(Task directions)
Scan the listing below for the word "choc" and state how many lines hold it. Write nothing but the number.

(Records to process)
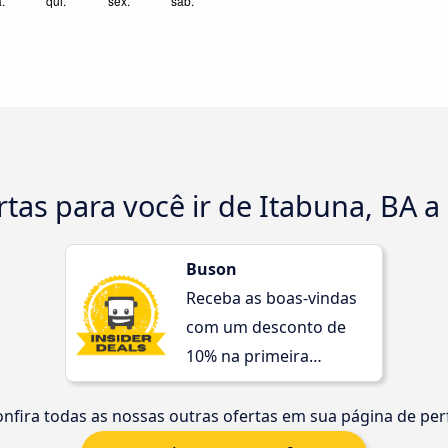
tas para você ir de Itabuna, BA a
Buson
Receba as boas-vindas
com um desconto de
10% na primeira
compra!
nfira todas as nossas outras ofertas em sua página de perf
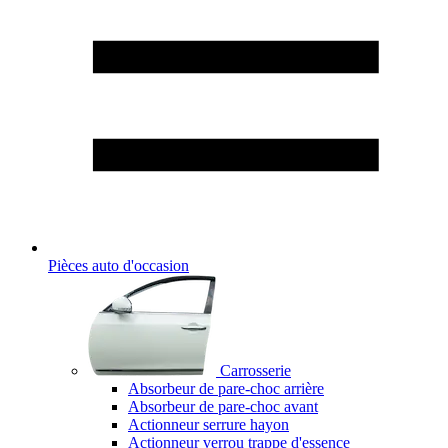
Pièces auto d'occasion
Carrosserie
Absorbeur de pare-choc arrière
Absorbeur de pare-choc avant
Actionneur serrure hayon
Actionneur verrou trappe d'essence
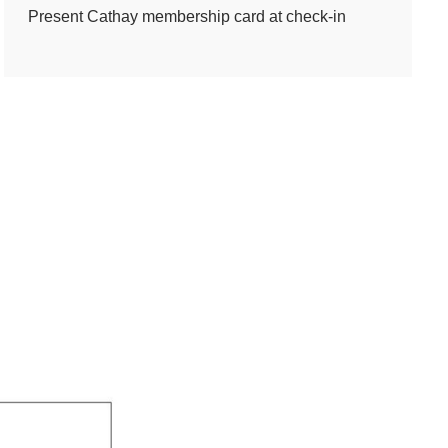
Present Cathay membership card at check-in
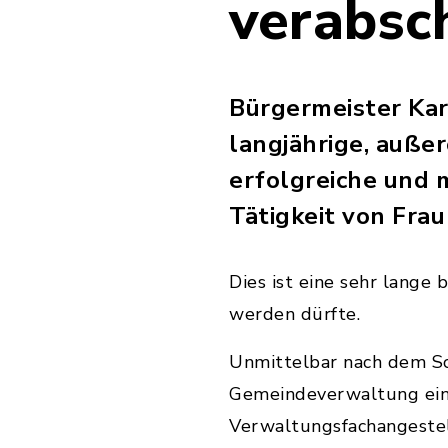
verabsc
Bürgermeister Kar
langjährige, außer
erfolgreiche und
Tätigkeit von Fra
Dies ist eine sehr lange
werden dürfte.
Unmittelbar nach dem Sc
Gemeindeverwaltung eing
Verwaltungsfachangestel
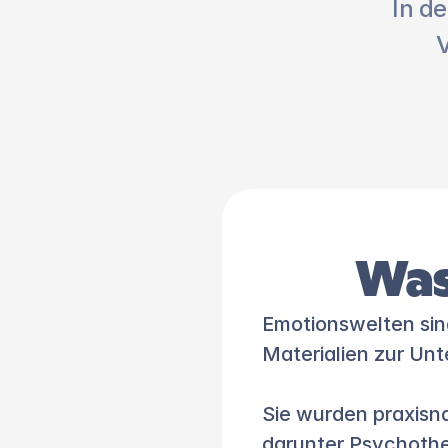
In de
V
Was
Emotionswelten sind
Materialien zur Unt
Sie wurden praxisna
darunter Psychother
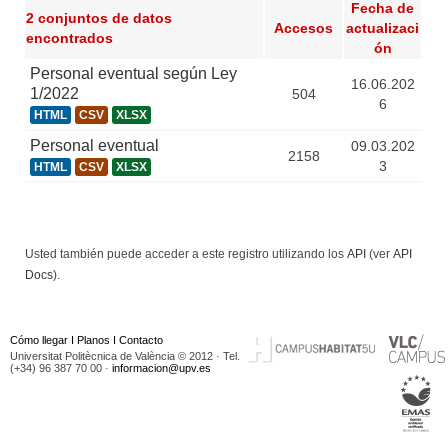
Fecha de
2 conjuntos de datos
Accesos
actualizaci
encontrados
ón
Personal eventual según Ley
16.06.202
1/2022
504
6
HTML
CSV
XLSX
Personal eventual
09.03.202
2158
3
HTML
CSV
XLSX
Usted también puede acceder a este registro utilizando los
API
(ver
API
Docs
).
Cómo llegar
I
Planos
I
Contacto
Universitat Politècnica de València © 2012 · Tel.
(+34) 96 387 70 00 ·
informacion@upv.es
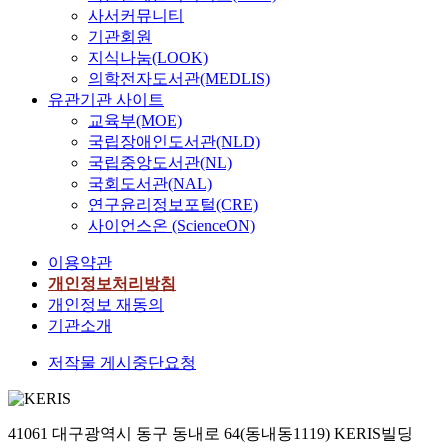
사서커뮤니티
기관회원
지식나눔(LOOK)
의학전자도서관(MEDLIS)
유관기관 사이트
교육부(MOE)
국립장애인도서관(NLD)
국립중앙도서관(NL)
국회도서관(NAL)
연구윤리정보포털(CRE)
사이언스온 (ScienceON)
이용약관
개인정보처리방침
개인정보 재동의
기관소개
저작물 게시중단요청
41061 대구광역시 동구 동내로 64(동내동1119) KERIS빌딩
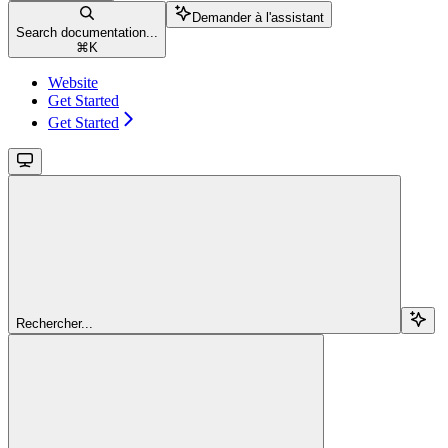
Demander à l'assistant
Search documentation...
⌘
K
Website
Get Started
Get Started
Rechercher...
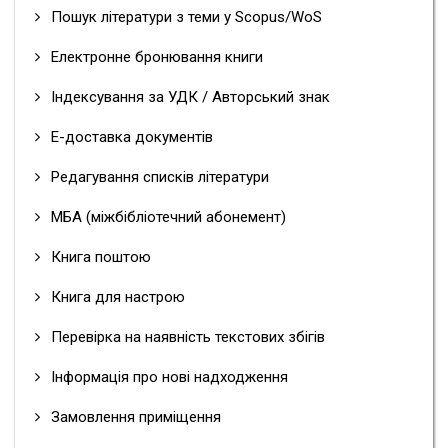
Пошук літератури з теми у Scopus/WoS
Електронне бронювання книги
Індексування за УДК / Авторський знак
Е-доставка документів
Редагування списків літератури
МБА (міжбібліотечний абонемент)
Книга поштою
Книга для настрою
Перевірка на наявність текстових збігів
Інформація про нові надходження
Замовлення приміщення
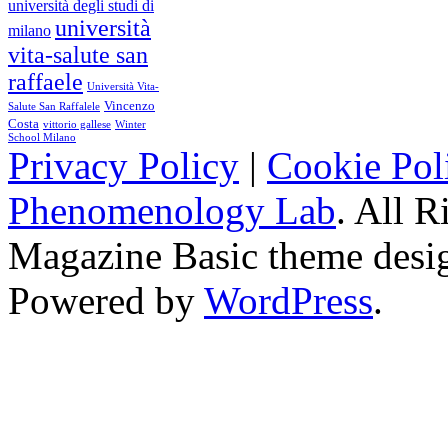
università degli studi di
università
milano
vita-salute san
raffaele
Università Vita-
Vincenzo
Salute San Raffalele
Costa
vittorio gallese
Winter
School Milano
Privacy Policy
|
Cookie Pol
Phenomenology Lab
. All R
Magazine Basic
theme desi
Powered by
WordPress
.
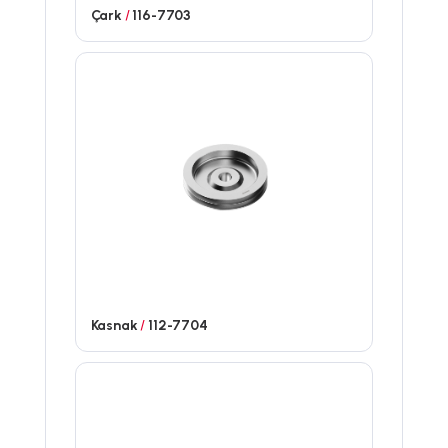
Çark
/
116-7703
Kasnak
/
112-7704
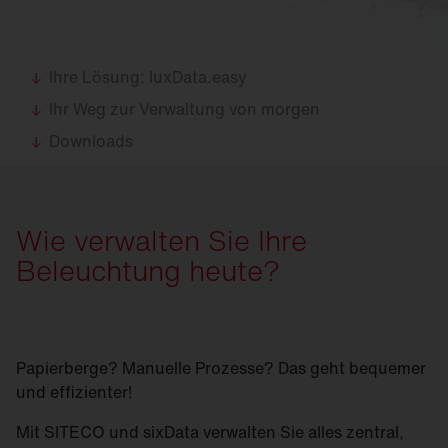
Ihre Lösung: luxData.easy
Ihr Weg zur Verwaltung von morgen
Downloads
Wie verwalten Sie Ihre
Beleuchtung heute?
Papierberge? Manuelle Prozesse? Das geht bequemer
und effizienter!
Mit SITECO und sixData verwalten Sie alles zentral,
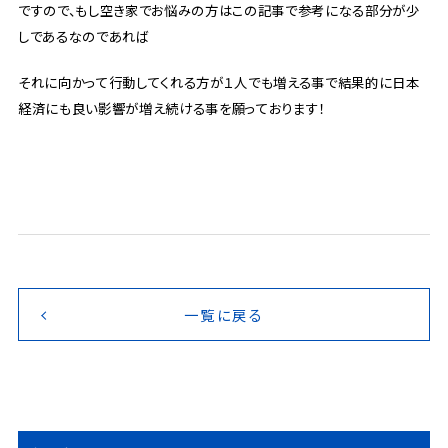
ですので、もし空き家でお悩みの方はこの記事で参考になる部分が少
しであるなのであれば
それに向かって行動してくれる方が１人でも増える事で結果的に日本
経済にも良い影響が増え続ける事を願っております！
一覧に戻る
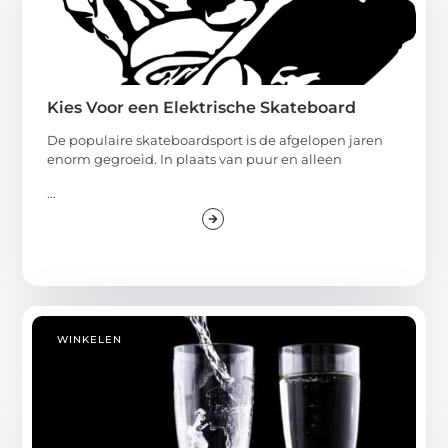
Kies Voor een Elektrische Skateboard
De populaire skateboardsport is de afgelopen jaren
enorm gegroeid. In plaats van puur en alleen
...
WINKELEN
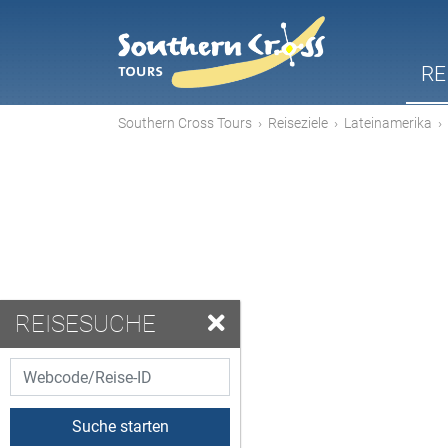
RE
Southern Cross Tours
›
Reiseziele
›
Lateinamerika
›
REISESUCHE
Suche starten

(Expected output)
2